In line with your OP let me ask a hypothetical question to the ID-Creationists here.
Let’s say an eccentric billionaire decides to fund ID-Creation research. He gives you unlimited money, unlimited lab resources, lets you hire the best and brightest scientists you can find.
How would you go about investigating Intelligent Design Creationism?
What experiments would you do? What hypotheses would you test? How would you go about finding answers to the how, what, when, where, why, and by whom the Intelligent design Creation was done?
I’d be researching the nature of human intelligence and identifying how it differed from (or is the same as) what an algorithm can do. I’ve not seen any other cognitive science lab out there take this view point. Computational mind seems to be the reigning paradigm no one wants to question.
For example, see this question I asked on the cogsci stackexchange:
I still remember a few years back when the Templeton Foundation offered $5 million in grants to study alternatives to evolution. All the ID “scientists” of the Discovery Institute together couldn’t come up with a single testable hypothesis and didn’t submit a single grant request. Templeton finally retracted the offer due to lack of responses.
This is the part that’s curious and I’d like to see documentation. In this forum Dr. Ewert discussed his work, which seems a very good candidate for the grant. Perhaps they could give all $5 M to him
For that matter, John Searle and Roger Penrose are both well known as people who have questioned computationalism. And probably Hubert Dreyfus would count as another.
At this point ID has raked in well over $30 million dollars and @Winston_Ewerts paper appears to be the very first attempt at an alternative model, and it still uses common descent as a starting point. About 25 years has passed too. Now, even with his single paper on the there, ENV has declares victory. So why exactly do any any more research then?

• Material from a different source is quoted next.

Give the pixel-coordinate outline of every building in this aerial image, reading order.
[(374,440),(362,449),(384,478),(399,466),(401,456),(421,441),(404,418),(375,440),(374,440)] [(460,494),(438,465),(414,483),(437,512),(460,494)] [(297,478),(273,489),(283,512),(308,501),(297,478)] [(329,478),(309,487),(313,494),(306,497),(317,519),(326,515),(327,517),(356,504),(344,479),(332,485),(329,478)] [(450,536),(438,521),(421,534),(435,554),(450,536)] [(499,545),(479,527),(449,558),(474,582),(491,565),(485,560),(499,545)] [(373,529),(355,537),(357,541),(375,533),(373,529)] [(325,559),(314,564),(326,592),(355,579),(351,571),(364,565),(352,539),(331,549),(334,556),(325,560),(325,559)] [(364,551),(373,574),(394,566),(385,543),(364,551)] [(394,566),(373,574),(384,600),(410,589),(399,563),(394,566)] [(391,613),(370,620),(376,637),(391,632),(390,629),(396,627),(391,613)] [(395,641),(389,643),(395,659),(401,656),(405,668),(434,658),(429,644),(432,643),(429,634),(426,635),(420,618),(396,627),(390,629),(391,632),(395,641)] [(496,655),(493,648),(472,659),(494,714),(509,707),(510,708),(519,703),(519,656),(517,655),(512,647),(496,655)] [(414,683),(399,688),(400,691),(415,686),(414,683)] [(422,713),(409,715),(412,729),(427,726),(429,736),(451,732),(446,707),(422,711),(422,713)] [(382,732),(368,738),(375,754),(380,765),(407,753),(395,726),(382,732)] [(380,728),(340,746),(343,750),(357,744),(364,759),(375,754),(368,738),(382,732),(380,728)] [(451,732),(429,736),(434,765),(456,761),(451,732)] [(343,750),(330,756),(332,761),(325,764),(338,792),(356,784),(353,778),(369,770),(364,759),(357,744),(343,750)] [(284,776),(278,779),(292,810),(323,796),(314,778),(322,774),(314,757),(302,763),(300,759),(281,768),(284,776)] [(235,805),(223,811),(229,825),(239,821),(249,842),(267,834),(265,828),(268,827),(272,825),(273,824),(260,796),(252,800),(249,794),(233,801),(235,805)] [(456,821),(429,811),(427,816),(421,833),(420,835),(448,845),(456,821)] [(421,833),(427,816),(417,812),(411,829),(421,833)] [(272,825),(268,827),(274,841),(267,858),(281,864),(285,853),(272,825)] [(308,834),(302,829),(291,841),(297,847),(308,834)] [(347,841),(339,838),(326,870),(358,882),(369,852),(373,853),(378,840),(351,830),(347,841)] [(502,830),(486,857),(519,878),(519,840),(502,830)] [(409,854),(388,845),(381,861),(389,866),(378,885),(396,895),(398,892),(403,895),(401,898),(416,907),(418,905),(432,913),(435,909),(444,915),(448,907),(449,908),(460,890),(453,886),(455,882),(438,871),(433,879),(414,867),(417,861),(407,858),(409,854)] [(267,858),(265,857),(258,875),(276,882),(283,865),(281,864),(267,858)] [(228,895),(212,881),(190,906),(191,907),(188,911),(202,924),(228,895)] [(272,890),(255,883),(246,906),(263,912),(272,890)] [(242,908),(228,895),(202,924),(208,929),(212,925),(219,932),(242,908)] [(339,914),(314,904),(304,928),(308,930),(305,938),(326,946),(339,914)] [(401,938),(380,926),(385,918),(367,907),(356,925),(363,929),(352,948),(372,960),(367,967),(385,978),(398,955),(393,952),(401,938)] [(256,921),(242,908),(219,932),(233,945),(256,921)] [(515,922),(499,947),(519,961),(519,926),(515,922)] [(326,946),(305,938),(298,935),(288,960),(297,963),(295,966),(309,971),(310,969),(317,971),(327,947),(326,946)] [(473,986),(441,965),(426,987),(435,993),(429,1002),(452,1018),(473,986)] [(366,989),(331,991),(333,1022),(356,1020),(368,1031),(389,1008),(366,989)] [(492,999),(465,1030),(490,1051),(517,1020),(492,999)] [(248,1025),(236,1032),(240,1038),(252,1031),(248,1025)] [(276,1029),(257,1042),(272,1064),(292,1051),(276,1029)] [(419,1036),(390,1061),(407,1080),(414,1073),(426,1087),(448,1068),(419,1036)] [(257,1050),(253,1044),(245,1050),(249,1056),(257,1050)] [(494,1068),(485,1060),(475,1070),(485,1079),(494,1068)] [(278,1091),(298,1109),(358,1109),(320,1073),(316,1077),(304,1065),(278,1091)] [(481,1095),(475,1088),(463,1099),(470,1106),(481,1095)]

As a granting agency I’d ask for a better track record. Wouldnt you?
Couple other areas that would be very interesting to research:
What is the way nature is meant to work? If it is designed, like a car, then there is an optimal way nature is meant to be used, instead of just for whatever purpose we humans come up with.
Is vitalism true?
If DNA is like code, can we apply s/w engineering analysis to it to understand it better?
If DNA is like a language, could we apply linguistics to understand it better?
Does intelligent agency fundamentally alter our understanding of physics?
Meta-study: what are all the disciplines that operate under naturalistic presuppositions, and what changes in those disciplines if ID is also allowed? Potential disciplines: psychology, medicine, economics, politics.
Can ID provide a scientific answer to the problem of induction, which has cross cutting implications in science and epistemology?
Besides those, I could probably dream up many more. The ID hypothesis seems very ground breaking.
Certainly, the ID movement has been too caught up with defending their existing work, decimating Darwinism, and also perhaps too focussed on the culture war side of things. I’m pretty dissatisfied with ID progress. On the other hand, ID is the only game in town when it comes to truly ground breaking theories. It seems to address a whole host of problems across many disciplines, which I pointed out in my previous comment.
Penrose, maybe, but he thinks the mind operates on quantum randomness, which doesn’t get him what he wants. The others are too handwavy to be scientifically useful. Perhaps the closest I know of is the recently deceased Fyodor, who at least had the gall to question computational mind.
Research programs require careful and achievable goals alongside action plans to realize them. They span multiple years and not merely topics or vaguely defined notions. They also have to have substantial preliminary data already published showing impact in the field. This is very difficult to do and this is why it is so hard to get a research grant.
Well, if they have to have lots of prior work, then that’s probably why new theories don’t get grants, especially when they are highly controversial. To me, it sounds like the grant system is broken by vendor lock in.